DESCRIPTION OF THE TASK:
Write out the lines below exactly, every one of them, with nothing changed.

RECORDED DATA:

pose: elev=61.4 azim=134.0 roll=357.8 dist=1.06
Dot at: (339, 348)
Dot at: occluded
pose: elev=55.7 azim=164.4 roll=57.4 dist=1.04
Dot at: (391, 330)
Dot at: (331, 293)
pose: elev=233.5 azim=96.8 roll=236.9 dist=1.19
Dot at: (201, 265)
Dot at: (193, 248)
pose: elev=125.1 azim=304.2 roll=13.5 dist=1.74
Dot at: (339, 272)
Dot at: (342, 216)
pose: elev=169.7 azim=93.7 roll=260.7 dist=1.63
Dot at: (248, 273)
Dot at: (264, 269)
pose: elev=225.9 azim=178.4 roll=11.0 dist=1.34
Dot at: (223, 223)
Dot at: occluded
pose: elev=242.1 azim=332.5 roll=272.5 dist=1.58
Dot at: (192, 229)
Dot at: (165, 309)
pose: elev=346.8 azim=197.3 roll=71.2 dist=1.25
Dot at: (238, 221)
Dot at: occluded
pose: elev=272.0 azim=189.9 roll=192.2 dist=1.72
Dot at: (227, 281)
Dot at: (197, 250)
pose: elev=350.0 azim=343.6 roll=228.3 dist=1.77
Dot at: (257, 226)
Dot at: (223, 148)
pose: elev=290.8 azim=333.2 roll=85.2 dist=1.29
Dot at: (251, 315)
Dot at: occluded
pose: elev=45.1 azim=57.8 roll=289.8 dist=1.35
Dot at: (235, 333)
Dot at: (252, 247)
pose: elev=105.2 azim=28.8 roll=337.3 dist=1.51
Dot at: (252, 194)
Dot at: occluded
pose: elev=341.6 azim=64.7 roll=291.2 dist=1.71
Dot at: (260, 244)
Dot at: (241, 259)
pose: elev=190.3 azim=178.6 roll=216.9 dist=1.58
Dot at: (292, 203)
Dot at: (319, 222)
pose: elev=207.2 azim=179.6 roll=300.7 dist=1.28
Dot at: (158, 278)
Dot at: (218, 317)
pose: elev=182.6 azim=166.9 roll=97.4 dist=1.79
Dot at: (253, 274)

CORRECT OUTPUT:
pose: elev=61.4 azim=134.0 roll=357.8 dist=1.06
Dot at: (339, 348)
Dot at: occluded
pose: elev=55.7 azim=164.4 roll=57.4 dist=1.04
Dot at: (391, 330)
Dot at: (331, 293)
pose: elev=233.5 azim=96.8 roll=236.9 dist=1.19
Dot at: (201, 265)
Dot at: (193, 248)
pose: elev=125.1 azim=304.2 roll=13.5 dist=1.74
Dot at: (339, 272)
Dot at: (342, 216)
pose: elev=169.7 azim=93.7 roll=260.7 dist=1.63
Dot at: (248, 273)
Dot at: (264, 269)
pose: elev=225.9 azim=178.4 roll=11.0 dist=1.34
Dot at: (223, 223)
Dot at: occluded
pose: elev=242.1 azim=332.5 roll=272.5 dist=1.58
Dot at: (192, 229)
Dot at: (165, 309)
pose: elev=346.8 azim=197.3 roll=71.2 dist=1.25
Dot at: (238, 221)
Dot at: occluded
pose: elev=272.0 azim=189.9 roll=192.2 dist=1.72
Dot at: (227, 281)
Dot at: (197, 250)
pose: elev=350.0 azim=343.6 roll=228.3 dist=1.77
Dot at: (257, 226)
Dot at: (223, 148)
pose: elev=290.8 azim=333.2 roll=85.2 dist=1.29
Dot at: (251, 315)
Dot at: occluded
pose: elev=45.1 azim=57.8 roll=289.8 dist=1.35
Dot at: (235, 333)
Dot at: (252, 247)
pose: elev=105.2 azim=28.8 roll=337.3 dist=1.51
Dot at: (252, 194)
Dot at: occluded
pose: elev=341.6 azim=64.7 roll=291.2 dist=1.71
Dot at: (260, 244)
Dot at: (241, 259)
pose: elev=190.3 azim=178.6 roll=216.9 dist=1.58
Dot at: (292, 203)
Dot at: (319, 222)
pose: elev=207.2 azim=179.6 roll=300.7 dist=1.28
Dot at: (158, 278)
Dot at: (218, 317)
pose: elev=182.6 azim=166.9 roll=97.4 dist=1.79
Dot at: (253, 274)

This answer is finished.